EXCERPTED PASSAGE.
▬▬▬

So, my parents have forbid me from coming out to anyone at this new school I'm going to. I'm transgender, mtf, and I really hate being stuck as a guy. But my parents are determined to keep me that way. So, should I come out at school? And how should I go about it?
Don't make life difficult for yourself. I mean this in two ways: don't feel trapped just because your parents have forbid coming out; don't feel like you can't come out to people; and don't separate yourself from your parents. It's a difficult situation for sure, and I would say you should only come out to people at this new school if you feel very close to them and believe they won't make your life difficult. I'm sure other people on here will be able to articulate a response better than mine! Good luck!
Does your school have an alliance club? Check into that, and if they do, you can be yourself there. And if nothing else, most schools have a school therapist. So you can tell them about your situation(or if you have another therapist) hopefully, and maybe they can help you communicate with your parents.
What reason do they give? And to be honest, you're 17. They shouldn't really have a say IMO Maybe they think if you don't come it, it will go away? They need to understand that it won't, however much they may wish for that.
Not their decision to make. By doing this, they are forcing you to be someone you're not. I'm not your parents, so I can't say for sure if it's because they fear you'll be subject to prejudice, or if it's because they think it'll somehow make you conform to their image of what you should be. Regardless of their intent, you're old enough to make that choice for yourself, and my advice towards that choice, be who you truly believe you are. Who knows? Maybe showing that feat of individuality and bravery will make you a few new friends at school! People admire someone who doesn't let others put them down.
Their reasoning in not letting me come out is because they are worried about their reputation. It's in my opinion pretty selfish. But according to them everything in the house works as "because I'm the parent and I said so", so I'm expected to unquestioningly obey them (not that I ever do). But lately I've been trying to be more careful since I'm only about a month and a half away from being eighteen, and getting thrown out would be quite bad.
Bide your time, I guess? This situation is a tough one. I'm not sure my advice is the RIGHT answer, but it's one answer... Once highschool is over, a college campus is a great place to be yourself without being subject to your parents' rules. Once you're out on your own, you're home free (literally ). I personally wouldn't wait that long, but if you truly believe it would be a danger to you to come out while your parents are still supporting your needs, then don't. Hang in there, it'll get better sooner than later.

▬▬▬

EXTRACTED DATA.
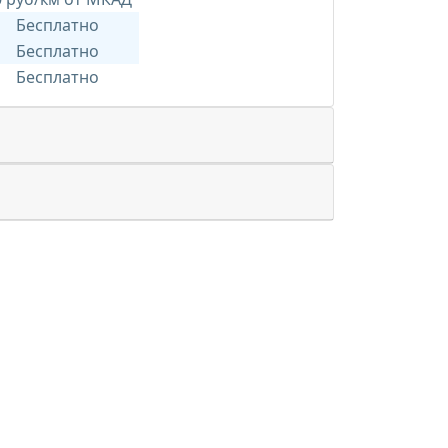
Бесплатно
Бесплатно
Бесплатно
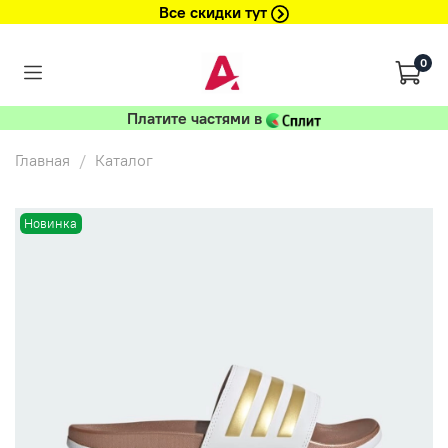
Все скидки тут
0
Платите частями в
Главная
Каталог
Новинка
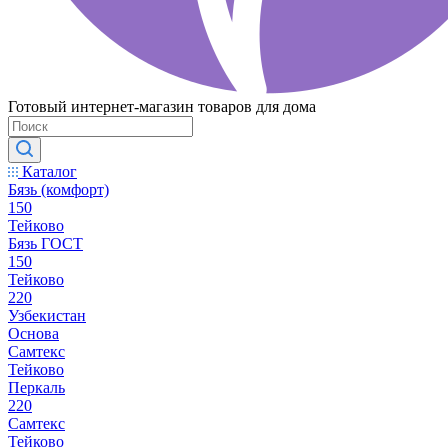
Готовый интернет-магазин товаров для дома
Каталог
Бязь (комфорт)
150
Тейково
Бязь ГОСТ
150
Тейково
220
Узбекистан
Основа
Самтекс
Тейково
Перкаль
220
Самтекс
Тейково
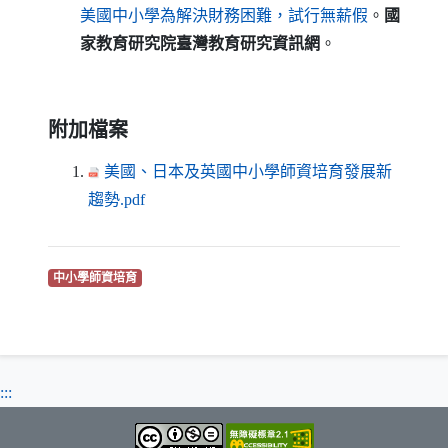
（另開新視窗）
美國中小學為解決財務困難，試行無薪假
。
國
家教育研究院臺灣教育研究資訊網
。
附加檔案
美國、日本及英國中小學師資培育發展新
（另開新視窗）
趨勢.pdf
（另開新視窗）
中小學師資培育
:::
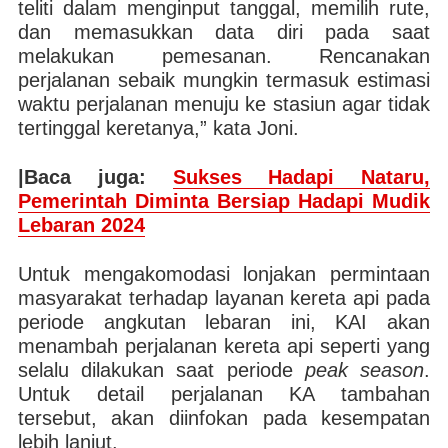
teliti dalam menginput tanggal, memilih rute,
dan memasukkan data diri pada saat
melakukan pemesanan. Rencanakan
perjalanan sebaik mungkin termasuk estimasi
waktu perjalanan menuju ke stasiun agar tidak
tertinggal keretanya,” kata Joni.
|Baca juga:
Sukses Hadapi Nataru,
Pemerintah Diminta Bersiap Hadapi Mudik
Lebaran 2024
Untuk mengakomodasi lonjakan permintaan
masyarakat terhadap layanan kereta api pada
periode angkutan lebaran ini, KAI akan
menambah perjalanan kereta api seperti yang
selalu dilakukan saat periode
peak season
.
Untuk detail perjalanan KA tambahan
tersebut, akan diinfokan pada kesempatan
lebih lanjut.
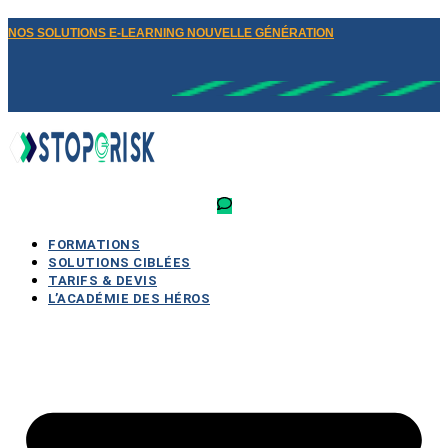
NOS SOLUTIONS E-LEARNING NOUVELLE GÉNÉRATION
FORMATIONS
SOLUTIONS CIBLÉES
TARIFS & DEVIS
L’ACADÉMIE DES HÉROS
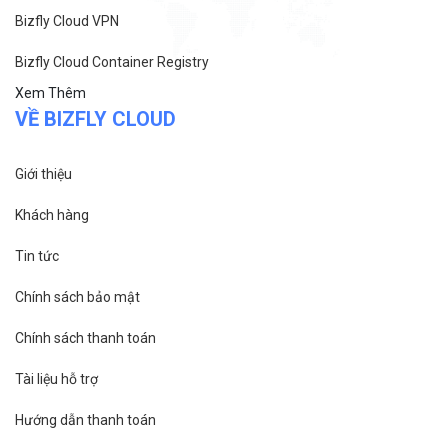
Bizfly Cloud VPN
Bizfly Cloud Container Registry
Xem Thêm
VỀ BIZFLY CLOUD
Giới thiệu
Khách hàng
Tin tức
Chính sách bảo mật
Chính sách thanh toán
Tài liệu hỗ trợ
Hướng dẫn thanh toán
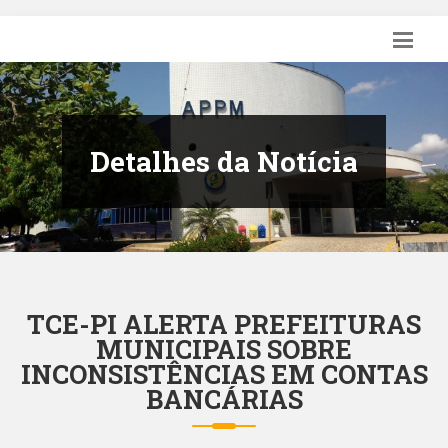
Detalhes da Notícia
TCE-PI ALERTA PREFEITURAS
MUNICIPAIS SOBRE
INCONSISTÊNCIAS EM CONTAS
BANCÁRIAS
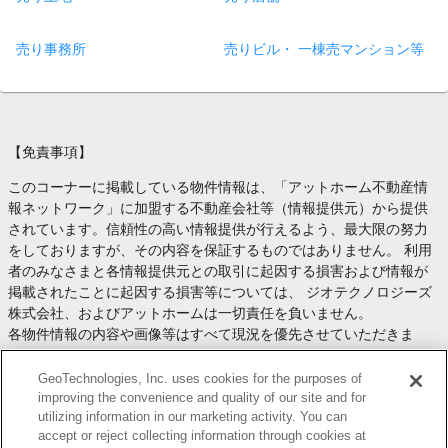
売り事務所
売りビル・ 一棟売マンション等
【免責事項】
このコーナーに掲載している物件情報は、「アットホーム不動産情
報ネットワーク」に加盟する不動産会社等（情報提供元）から提供
されています。信頼性の高い情報提供が行えるよう、最大限の努力
をしておりますが、その内容を保証するものではありません。 利用
者のみなさまと各情報提供元との取引に起因する損害および情報が
掲載されたことに起因する損害等については、 ジオテクノロジーズ
株式会社、およびアットホームは一切責任を負いません。
各物件情報の内容や画像等はすべて現況を優先させていただきま
す。
お取引等（お取引の準備、資金調達等を含みます）の際には、内容
GeoTechnologies, Inc. uses cookies for the purposes of
や契約条件等について、 各情報提供元より十分な説明を受け、ご自
improving the convenience and quality of our site and for
utilizing information in our marketing activity. You can
身でご確認の上、判断してください。
accept or reject collecting information through cookies at
このコーナーへの物件情報のご掲載、その他不動産業務ソリューシ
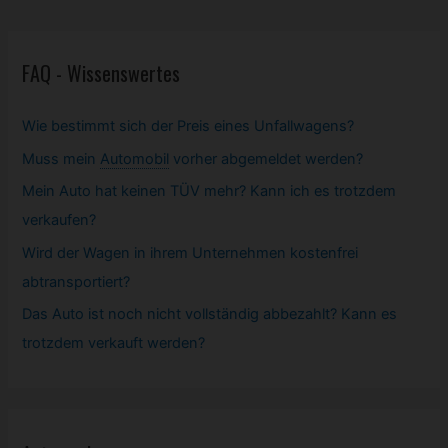
FAQ - Wissenswertes
Wie bestimmt sich der Preis eines Unfallwagens?
Muss mein
Automobil
vorher abgemeldet werden?
Mein Auto hat keinen TÜV mehr? Kann ich es trotzdem
verkaufen?
Wird der Wagen in ihrem Unternehmen kostenfrei
abtransportiert?
Das Auto ist noch nicht vollständig abbezahlt? Kann es
trotzdem verkauft werden?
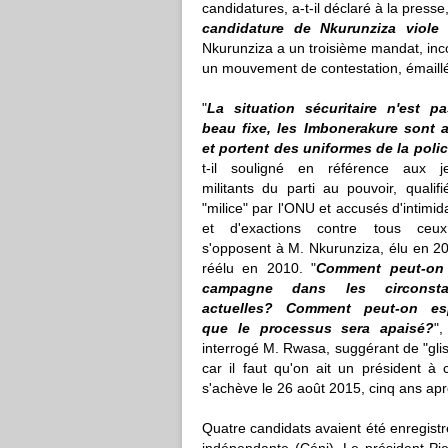
candidatures, a-t-il déclaré à la presse,
candidature de Nkurunziza viole 
Nkurunziza a un troisième mandat, inco
un mouvement de contestation, émaillé 
"
La situation sécuritaire n'est p
beau fixe, les Imbonerakure sont 
et portent des uniformes de la poli
t-il souligné en référence aux j
militants du parti au pouvoir, qualif
"milice" par l'ONU et accusés d'intimid
et d'exactions contre tous ceu
s'opposent à M. Nkurunziza, élu en 2
réélu en 2010. "
Comment peut-on 
campagne dans les circonsta
actuelles? Comment peut-on es
que le processus sera apaisé?
",
interrogé M. Rwasa, suggérant de "glis
car il faut qu'on ait un président à
s'achève le 26 août 2015, cinq ans apr
Quatre candidats avaient été enregist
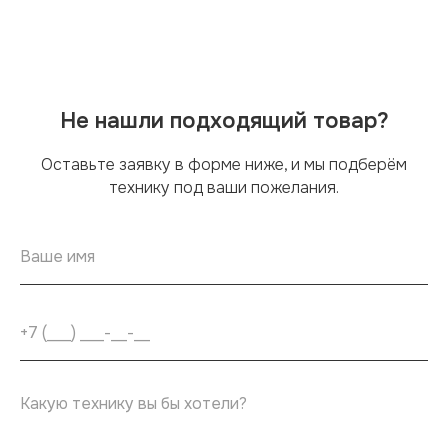
Не нашли подходящий товар?
Оставьте заявку в форме ниже, и мы подберём
технику под ваши пожелания.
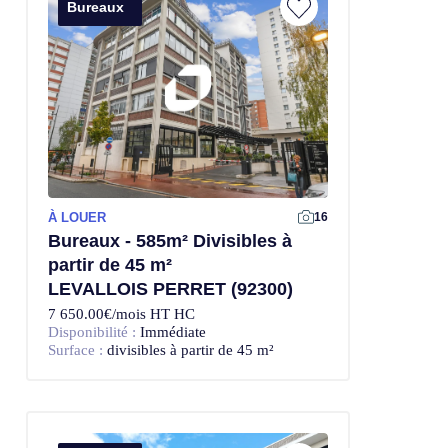
Bureaux
À LOUER
Offre Exclusive
16
Bureaux - 585m² Divisibles à
partir de 45 m²
LEVALLOIS PERRET (92300)
7 650.00€/mois HT HC
Disponibilité :
Immédiate
Surface :
divisibles à partir de 45 m²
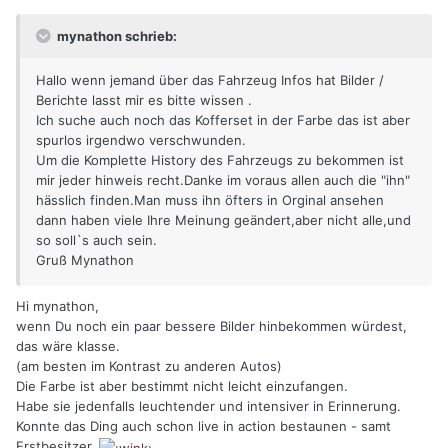
mynathon schrieb:
Hallo wenn jemand über das Fahrzeug Infos hat Bilder /
Berichte lasst mir es bitte wissen .
Ich suche auch noch das Kofferset in der Farbe das ist aber
spurlos irgendwo verschwunden.
Um die Komplette History des Fahrzeugs zu bekommen ist
mir jeder hinweis recht.Danke im voraus allen auch die "ihn"
hässlich finden.Man muss ihn öfters in Orginal ansehen
dann haben viele Ihre Meinung geändert,aber nicht alle,und
so soll`s auch sein.
Gruß Mynathon
Hi mynathon,
wenn Du noch ein paar bessere Bilder hinbekommen würdest,
das wäre klasse.
(am besten im Kontrast zu anderen Autos)
Die Farbe ist aber bestimmt nicht leicht einzufangen.
Habe sie jedenfalls leuchtender und intensiver in Erinnerung.
Konnte das Ding auch schon live in action bestaunen - samt
Erstbesitzer.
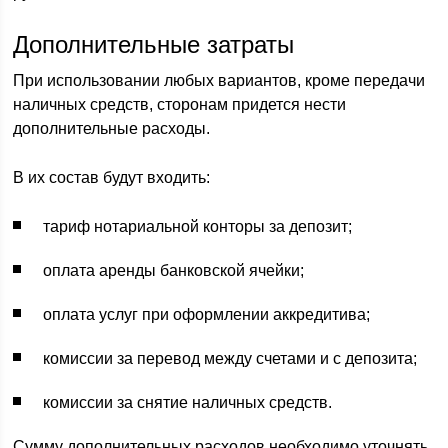
Дополнительные затраты
При использовании любых вариантов, кроме передачи
наличных средств, сторонам придется нести
дополнительные расходы.
В их состав будут входить:
тариф нотариальной конторы за депозит;
оплата аренды банковской ячейки;
оплата услуг при оформлении аккредитива;
комиссии за перевод между счетами и с депозита;
комиссии за снятие наличных средств.
Сумму дополнительных расходов необходимо уточнять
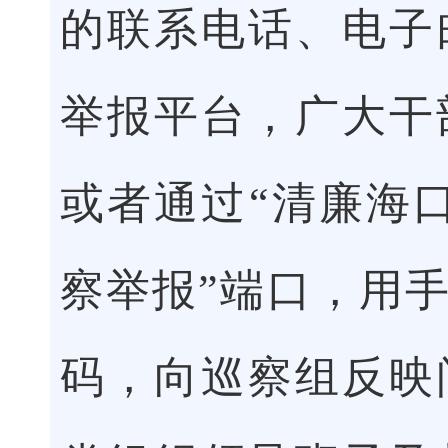
的联系电话、电子
举报平台，广大干
或者通过“清廉海口”
察举报”端口，用
码，向巡察组反映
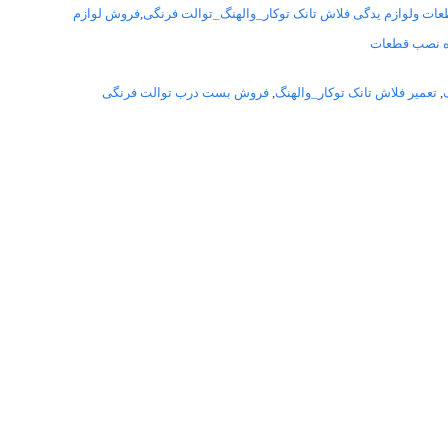
ت ولوازم یدگی فلاش تانک توکار_والهنگ_توالت فرنگی
,
فروش لوازم
ه نصب قطعات
,
تعمیر فلاش تانک توکار_والهنگ
,
فروش بست درب توالت فرنگی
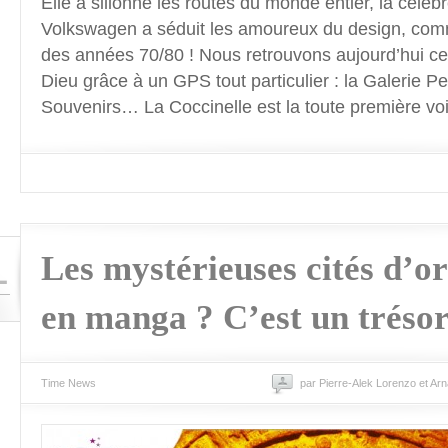
Elle a sillonné les routes du monde entier, la célèb
Volkswagen a séduit les amoureux du design, com
des années 70/80 ! Nous retrouvons aujourd’hui ce
Dieu grâce à un GPS tout particulier : la Galerie 
Souvenirs… La Coccinelle est la toute première voi
1
Les mystérieuses cités d’o
en manga ? C’est un trésor
Time News
par Pierre-Alek Lorenzo et Ar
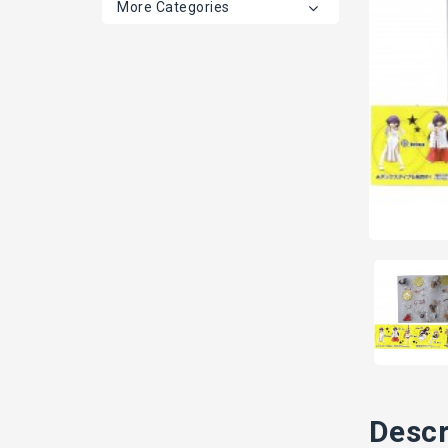
More Categories
Descr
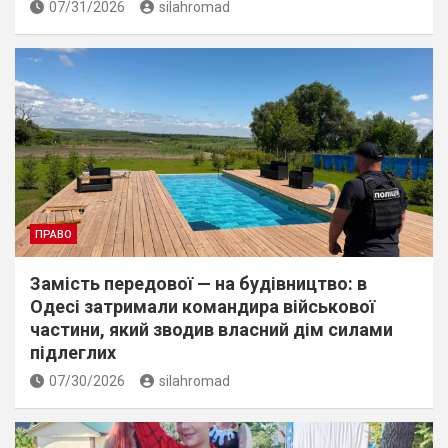
07/31/2026
silahromad
ПРАВО
Замість передової — на будівництво: в
Одесі затримали командира військової
частини, який зводив власний дім силами
підлеглих
07/30/2026
silahromad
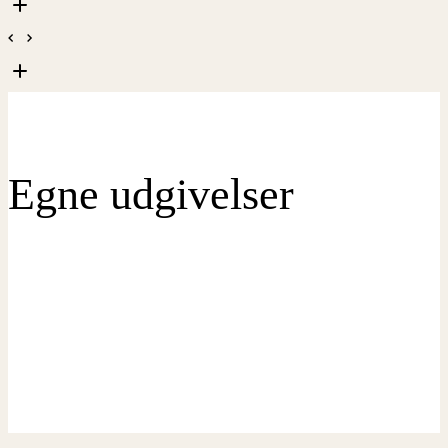
Egne udgivelser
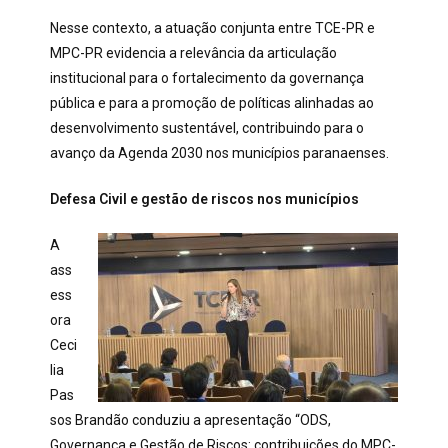
Nesse contexto, a atuação conjunta entre TCE-PR e
MPC-PR evidencia a relevância da articulação
institucional para o fortalecimento da governança
pública e para a promoção de políticas alinhadas ao
desenvolvimento sustentável, contribuindo para o
avanço da Agenda 2030 nos municípios paranaenses.
Defesa Civil e gestão de riscos nos municípios
A
ass
ess
ora
Ceci
lia
Pas
sos Brandão conduziu a apresentação “ODS,
Governança e Gestão de Riscos: contribuições do MPC-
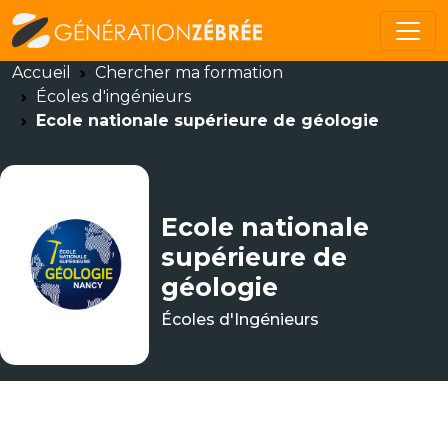
Accueil
Chercher ma formation
Écoles d'ingénieurs
Ecole nationale supérieure de géologie
Ecole nationale
supérieure de
géologie
Écoles d'Ingénieurs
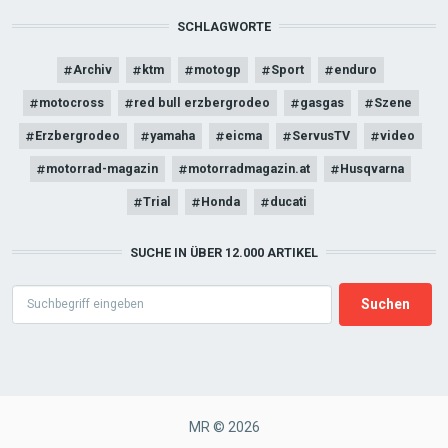
SCHLAGWORTE
Archiv
ktm
motogp
Sport
enduro
motocross
red bull erzbergrodeo
gasgas
Szene
Erzbergrodeo
yamaha
eicma
ServusTV
video
motorrad-magazin
motorradmagazin.at
Husqvarna
Trial
Honda
ducati
SUCHE IN ÜBER 12.000 ARTIKEL
Search
MR © 2026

▬▬▬

TASKS FOR THIS EXERCISE.
[a] Quote the forum thread word for word from "Not their decision" to "put them down.".
[b] For each statement, answer yes or no on whether the forum thread supports it, and quote the words of the thread that decide it: (i) The parents' stated reason for forbidding coming out is concern for their reputation. (ii) The person who started the thread has already turned eighteen. (iii) One reply suggests finding out whether the school has an alliance club.

RESULTS FOR THE EXERCISE.
[a]
Not their decision to make. By doing this, they are forcing you to be someone you're not. I'm not your parents, so I can't say for sure if it's because they fear you'll be subject to prejudice, or if it's because they think it'll somehow make you conform to their image of what you should be. Regardless of their intent, you're old enough to make that choice for yourself, and my advice towards that choice, be who you truly believe you are. Who knows? Maybe showing that feat of individuality and bravery will make you a few new friends at school! People admire someone who doesn't let others put them down.

[b]
(i) Yes: "Their reasoning in not letting me come out is because they are worried about their reputation."
(ii) No: "I'm only about a month and a half away from being eighteen"
(iii) Yes: "Does your school have an alliance club?"